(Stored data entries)
────────────────

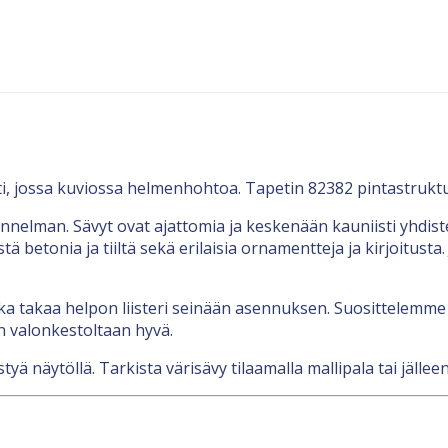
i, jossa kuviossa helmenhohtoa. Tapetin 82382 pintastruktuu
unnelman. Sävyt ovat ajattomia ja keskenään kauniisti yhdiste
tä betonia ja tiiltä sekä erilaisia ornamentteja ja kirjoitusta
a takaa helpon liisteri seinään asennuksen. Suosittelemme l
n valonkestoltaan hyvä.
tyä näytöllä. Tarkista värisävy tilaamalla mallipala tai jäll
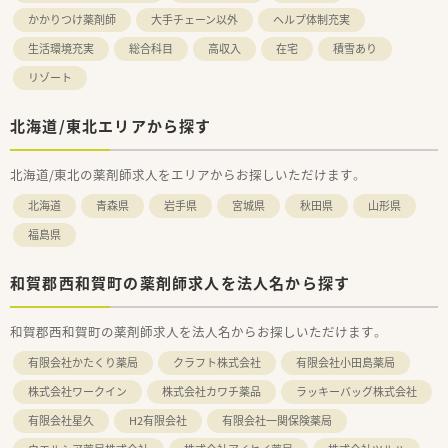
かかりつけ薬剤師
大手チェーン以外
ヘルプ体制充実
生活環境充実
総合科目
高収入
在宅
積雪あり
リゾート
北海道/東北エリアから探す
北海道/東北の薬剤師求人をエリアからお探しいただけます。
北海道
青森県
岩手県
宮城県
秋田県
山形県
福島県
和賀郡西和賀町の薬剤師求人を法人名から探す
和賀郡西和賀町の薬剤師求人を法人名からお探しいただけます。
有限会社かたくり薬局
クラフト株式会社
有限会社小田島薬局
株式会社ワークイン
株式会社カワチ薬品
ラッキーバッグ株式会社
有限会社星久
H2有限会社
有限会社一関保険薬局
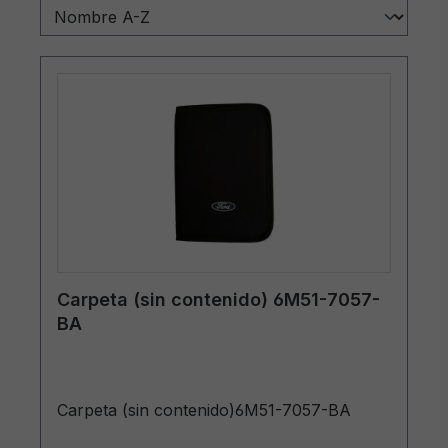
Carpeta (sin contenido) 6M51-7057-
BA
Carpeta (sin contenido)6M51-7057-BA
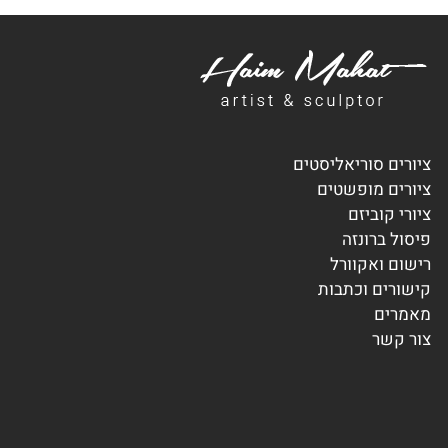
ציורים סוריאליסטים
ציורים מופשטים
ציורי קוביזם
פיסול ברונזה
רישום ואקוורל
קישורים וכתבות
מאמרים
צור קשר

────────────────

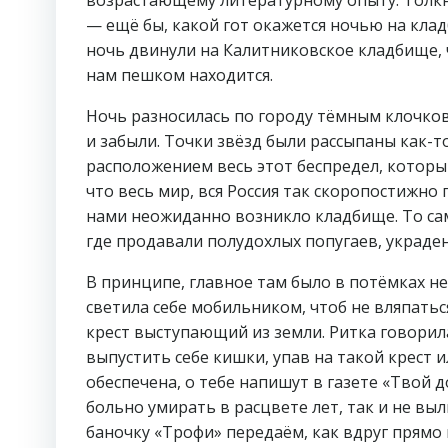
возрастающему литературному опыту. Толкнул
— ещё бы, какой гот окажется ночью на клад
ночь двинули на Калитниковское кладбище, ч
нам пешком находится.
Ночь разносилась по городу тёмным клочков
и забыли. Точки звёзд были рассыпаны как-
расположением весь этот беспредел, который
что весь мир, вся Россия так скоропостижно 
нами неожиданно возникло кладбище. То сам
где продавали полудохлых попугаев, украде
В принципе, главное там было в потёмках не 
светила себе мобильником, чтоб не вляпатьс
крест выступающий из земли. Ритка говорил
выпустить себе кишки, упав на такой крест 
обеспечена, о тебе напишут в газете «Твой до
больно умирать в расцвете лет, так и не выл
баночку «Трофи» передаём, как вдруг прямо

────────────────

Task item:
The entries above hold the needed span. Transcribe exactly the lines from the one with "выпустить себе кишки, упав на такой крест" to the one with "как вдруг прямо", both included.

Task result:
выпустить себе кишки, упав на такой крест 
обеспечена, о тебе напишут в газете «Твой до
больно умирать в расцвете лет, так и не выл
баночку «Трофи» передаём, как вдруг прямо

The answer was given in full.